Ukraine can complement these efforts by systematically dismantling and analysing every downed Rubikon drone, building a comprehensive library of components and supply routes. This work is already under way, but it would benefit from greater institutional support, dedicated forensic laboratories and formal channels for sharing findings with Western enforcement agencies. Each captured flight controller or camera module may tell a story about how it entered Russia, who supplied it, and how that pathway might be interrupted.

Finally, there is the doctrinal and training dimension. To counter Rubikon effectively, Ukraine must continue to cultivate doctrine that treats drones and counter-drones as integral elements of combined arms warfare, not as isolated capacities. Training for infantry, artillery and armoured crews should routinely incorporate drills for operating under ubiquitous drone observation and attack. Western assistance in this field may consist of joint exercises, doctrinal exchanges, and simulation environments in which Ukrainian officers can experiment with novel tactics against realistic representations of Rubikon’s methods.

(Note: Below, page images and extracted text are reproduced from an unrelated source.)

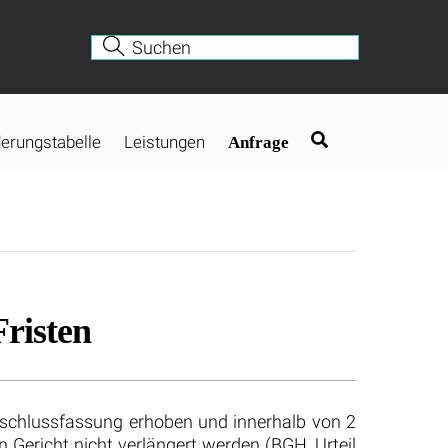
erungstabelle
Leistungen
Anfrage
risten
schlussfassung erhoben und innerhalb von 2
Gericht nicht verlängert werden (BGH, Urteil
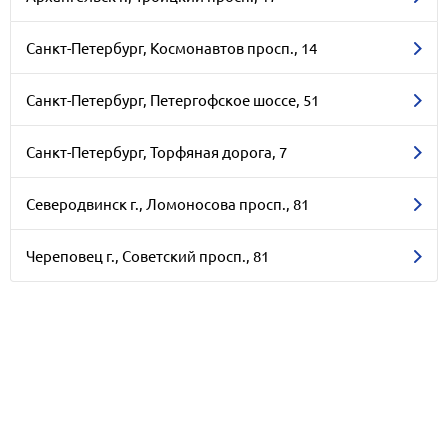
Санкт-Петербург, Космонавтов просп., 14
Санкт-Петербург, Петергофское шоссе, 51
Санкт-Петербург, Торфяная дорога, 7
Северодвинск г., Ломоносова просп., 81
Череповец г., Советский просп., 81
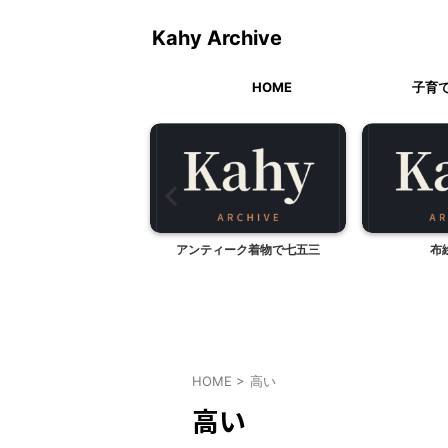
Kahy Archive
HOME
子育
０周年！！「ジョジョの
アンティーク着物で七五三
布
奇妙な冒険」
HOME
>
高い
高い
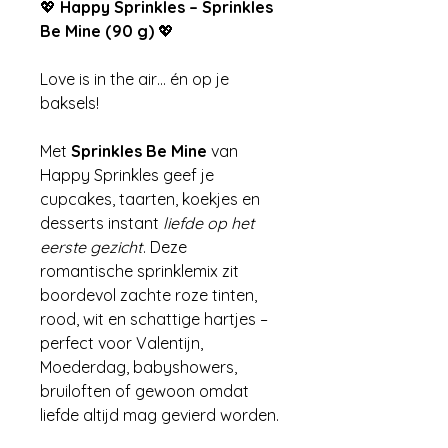
💖
Happy Sprinkles – Sprinkles
Be Mine (90 g)
💖
Love is in the air… én op je
baksels!
Met
Sprinkles Be Mine
van
Happy Sprinkles geef je
cupcakes, taarten, koekjes en
desserts instant
liefde op het
eerste gezicht
. Deze
romantische sprinklemix zit
boordevol zachte roze tinten,
rood, wit en schattige hartjes –
perfect voor Valentijn,
Moederdag, babyshowers,
bruiloften of gewoon omdat
liefde altijd mag gevierd worden.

The cumulative effect of these countermeasures is not to render Rubikon irrelevant but to contain and eventually outpace her. The contest between Rubikon and Ukraine’s unmanned formations is dynamic; each innovation by one side prompts a response by the other. For Ukraine and her supporters, the strategic objective is to ensure that this innovation cycle consistently favours the defence of Ukrainian territory and the gradual attrition of Russia’s offensive potential. Achieving that outcome will require continued investment, rigorous analysis of enemy systems, and an unrelenting commitment to staying one step ahead in the most rapidly evolving domain of contemporary warfare.